(Written task 1):
In the dataset entries, reproduce the lines verbatim, starting with the line that contains "Несмотря на то, что" and continuing through the line that contains "каждое сообщение. Все", both included.

(Source passage):

*** Begin section ***

Skip to content
Jacob Nelson edited this page Jun 1, 2015 · 5 revisions

Follow the instructions on our docker image here: https://registry.hub.docker.com/u/uwsampa/giraph-docker/

What's below here is old and broken.

Old instructions

These instructions will help build a recent release of Giraph. This builds jar files with include dependencies, which are not included in the release tarball from the Giraph website. You should be able to use a release tarball too, but using the jars with dependencies was easier for our simple experiments.

Prerequisites

You must have the following installed to build and use Giraph:

  • Java 1.6 or later
  • Maven 3 or later
  • A supported version of Hadoop, as described here. This tutorial assumes Hadoop 2.6.0, with Yarn.

Step 1: Get the Giraph source

git clone https://git-wip-us.apache.org/repos/asf/giraph.git

Step 2: Build most recent release

git co -t origin/release-1.1

Step 3: Build Giraph for our Hadoop version

First, get rid of this symbol as described here: [[http://mail-archives.apache.org/mod_mbox/giraph-user/201501.mbox/%[email protected]%3E]]

Then, change into the giraph directory and run this command:

mvn -Phadoop_yarn -Dhadoop.version=2.6.0 -DskipTests package

Step 4: Prepare library dependences.

Giraph doesn't seem to play well with Hadoop 2.*, jar dependencies, and HDFS with permissions. I couldn't find a way to use the --yarnjars arguments to get the jars in the right place at this point. Not sure how to proceed to get Giraph running on our cluster.

Older instructions

These instructions will help you set up a version of Giraph that works with recent versions of Hadoop. At the time this was written, the most recent Giraph release (1.0.0) doesn't support the most recent release of Hadoop (2.4.1), so we use the Giraph development trunk.

Prerequisites

You must have the following installed to build and use Giraph:

  • Java 1.6 or later
  • Maven 3 or later
  • A supported version of Hadoop, as described here. This tutorial assumes Hadoop 2.4.1, with Yarn.

Step 1: Get the Giraph source

git clone https://git-wip-us.apache.org/repos/asf/giraph.git

Step 2: Build Giraph for our Hadoop version

Change into the giraph directory and run this command:

mvn -Phadoop_yarn -Dhadoop.version=2.4.1 package -DskipTests

Step 3:

zookeeper

Step 4:

Run a demo.

*** End section ***

Dataset entries
*** Begin section ***

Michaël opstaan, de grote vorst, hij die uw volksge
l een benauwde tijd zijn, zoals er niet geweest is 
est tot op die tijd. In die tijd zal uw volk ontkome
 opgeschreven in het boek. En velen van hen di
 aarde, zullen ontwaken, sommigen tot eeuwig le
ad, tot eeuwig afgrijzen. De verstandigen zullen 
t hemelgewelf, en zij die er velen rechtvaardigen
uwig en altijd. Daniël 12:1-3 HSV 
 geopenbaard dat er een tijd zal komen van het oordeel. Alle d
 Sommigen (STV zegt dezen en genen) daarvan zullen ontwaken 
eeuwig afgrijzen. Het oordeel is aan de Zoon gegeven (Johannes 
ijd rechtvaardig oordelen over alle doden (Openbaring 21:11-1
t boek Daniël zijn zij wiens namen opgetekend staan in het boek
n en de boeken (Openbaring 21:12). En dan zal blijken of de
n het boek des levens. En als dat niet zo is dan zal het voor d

*** End section ***
*** Begin section ***

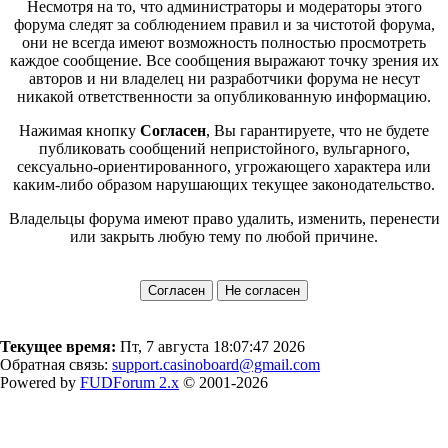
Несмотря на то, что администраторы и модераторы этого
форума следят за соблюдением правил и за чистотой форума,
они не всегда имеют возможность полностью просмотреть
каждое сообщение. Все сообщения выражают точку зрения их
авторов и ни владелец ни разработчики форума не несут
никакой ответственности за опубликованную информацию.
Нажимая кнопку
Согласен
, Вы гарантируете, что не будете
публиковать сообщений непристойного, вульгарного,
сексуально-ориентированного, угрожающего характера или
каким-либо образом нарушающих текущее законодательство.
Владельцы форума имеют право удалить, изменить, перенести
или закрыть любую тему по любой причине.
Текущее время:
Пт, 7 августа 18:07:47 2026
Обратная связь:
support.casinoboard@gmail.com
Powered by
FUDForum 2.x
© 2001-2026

*** End section ***

(Written task 2):
Answer these questions using the Giraph build page:
(a) Which version of Hadoop does the tutorial under "Old instructions" assume?
(b) Under "Older instructions", what was the most recent Giraph release when those instructions were written?
(c) What Maven command is run in Step 2 of the "Older instructions"?

(Written reply 1):
Несмотря на то, что администраторы и модераторы этого
форума следят за соблюдением правил и за чистотой форума,
они не всегда имеют возможность полностью просмотреть
каждое сообщение. Все сообщения выражают точку зрения их

(Written reply 2):
(a) Hadoop 2.6.0, with Yarn.
(b) Giraph 1.0.0.
(c) mvn -Phadoop_yarn -Dhadoop.version=2.4.1 package -DskipTests